Les différents motifs de licenciements
Ils peuvent être en relation avec les agissements (comportement) du salarié. Ils peuvent aussi être liés à la situation économique de l’entreprise.
- Le licenciement économique peut être :
- individuel ;
- collectif.
- Le licenciement pour motif non disciplinaire, apparenté au licenciement d’ordre personnel :
- Insuffisance professionnelle (voir paragraphe ci-après) ;
- Inaptitude physique ;
- …
- Le motif disciplinaire recouvre la faute :
- simple ;
- grave ;
- ou lourde.
Licencier pour faute grave, qu’est-ce qu’un faute grave ?
Elle repose sur des faits objectifs, imputables au salarié. La faute grave est caractérisée quand le salarié agit en contradiction avec les obligations de son contrat de travail. C’est aussi le cas, quand son comportement ou les relations de travail rendent impossibles son maintien à son poste ou dans l’entreprise.
Le licenciement pour faute grave prive le salarié de toute indemnité et de son droit au congé-préavis. Attention, donc, à ne pas agir (ou réagir) sous le coup de l’émotion.
Réf. Bordeaux, 3 août 2023, RG n° 21/06950
Dans les cas les plus graves, l’entreprise peut engager une poursuite, mais attention au délai
Sans aller au licenciement, l’employeur peut sanctionner un salarié qui agit de manière contraire au droit ou aux usages de l’entreprise. C’est la sanction disciplinaire qui doit intervenir, au plus tard, dans un délai de deux mois, après qu’il l’a signifié à son auteur. Mais, dans la mesure où, l’employeur connaît l’agissement fautif et que le salarié poursuit son comportement (fait de même nature), le délai de deux mois est caduc.

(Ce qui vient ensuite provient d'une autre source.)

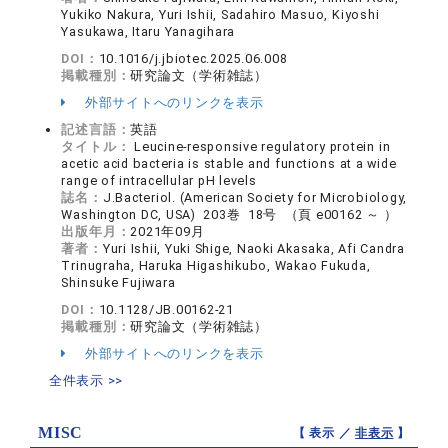
Yukiko Nakura, Yuri Ishii, Sadahiro Masuo, Kiyoshi
Yasukawa, Itaru Yanagihara
DOI：
10.1016/j.jbiotec.2025.06.008
掲載種別：
研究論文（学術雑誌）
外部サイトへのリンクを表示
記述言語：
英語
タイトル：
Leucine-responsive regulatory protein in
acetic acid bacteria is stable and functions at a wide
range of intracellular pH levels
誌名：
J.Bacteriol. (American Society for Microbiology,
Washington DC, USA) 203巻 18号 （頁 e00162 ～ ）
出版年月：
2021年09月
著者：
Yuri Ishii, Yuki Shige, Naoki Akasaka, Afi Candra
Trinugraha, Haruka Higashikubo, Wakao Fukuda,
Shinsuke Fujiwara
DOI：
10.1128/JB.00162-21
掲載種別：
研究論文（学術雑誌）
外部サイトへのリンクを表示
全件表示 >>
MISC
【 表示 ／
非表示
】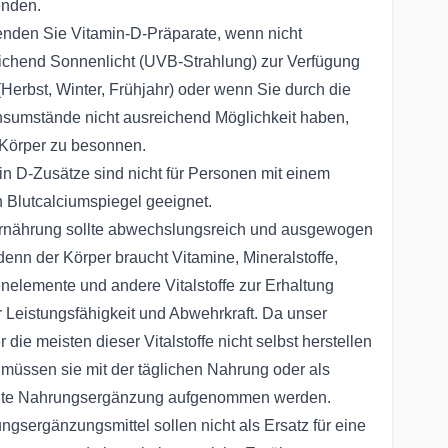
nden.
nden Sie Vitamin-D-Präparate, wenn nicht
ichend Sonnenlicht (UVB-Strahlung) zur Verfügung
 (Herbst, Winter, Frühjahr) oder wenn Sie durch die
sumstände nicht ausreichend Möglichkeit haben,
 Körper zu besonnen.
in D-Zusätze sind nicht für Personen mit einem
 Blutcalciumspiegel geeignet.
rnährung sollte abwechslungsreich und ausgewogen
 denn der Körper braucht Vitamine, Mineralstoffe,
nelemente und andere Vitalstoffe zur Erhaltung
r Leistungsfähigkeit und Abwehrkraft. Da unser
 die meisten dieser Vitalstoffe nicht selbst herstellen
 müssen sie mit der täglichen Nahrung oder als
lte Nahrungsergänzung aufgenommen werden.
ngsergänzungsmittel sollen nicht als Ersatz für eine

Réf. Bourges, 13 juillet 2023, n° 22/00960 – (1) C. du travail art. L 1332-4
Peut-on licencier quelqu’un en raison d’une incompétence ?
« Il ne fait pas l’affaire ! ». Cela arrive… En droit social, cela s’appelle « l’insuffisance professionnelle ». C’est le fait, pour un salarié, de ne pas être capable de remplir de façon satisfaisante la mission qui lui est confiée.
Le patron doit relever des faits objectifs, précis avérés et vérifiables. Cette « insuffisance professionnelle » doit être fondée et durable.
A ces seules conditions, l’employeur peut envisager de se séparer du salarié.
Réf. Versailles, 20 juillet 2023, n° 21/01157
La cessation d’activité entraîne licenciement pour motif économique
Indépendamment de la cause d’une cessation d’activité, cet événement constitue un motif économique. Il n’est pas nécessaire d’en justifier l’origine (1).
Réf. Cass. soc. 20 septembre 2023 pourvoi n° 22-13485 – (1) sauf raison imputable à une faute de l’employeur
La démission pour faits reprochés à l’employeur peut produire les effets d’un licenciement, mais pour quel motif ?
Un salarié a la faculté de démissionner… Il rompt le contrat de travail. Quand il invoque des faits qu’il reproche à son employeur (pour essayer de requalifier le motif, par exemple), la rupture est une « prise d’acte ». Les effets de cette prise d’acte peuvent être ceux d’un licenciement :
- sans cause réelle et sérieuse, si les faits le justifient ;
- nul, si les faits justifiés ne sont ni tangibles, ni prouvés.
Dans le cas contraire, il s’agit bien d’une démission. En tout état de cause, le salarié doit apporter la preuve des faits qu’il reproche à son employeur. Le doute profite à l’employeur.
Réf. Bourges, 13 juillet 2023, n° 22/01085
La prolongation de la durée d’une clause de non-concurrence est nulle
Quand une telle clause figure au contrat de travail, elle comporte un délai d’application. L’employeur ne peut pas, de son propre chef, décider de prolonger cette durée après que le contrat ait été rompu.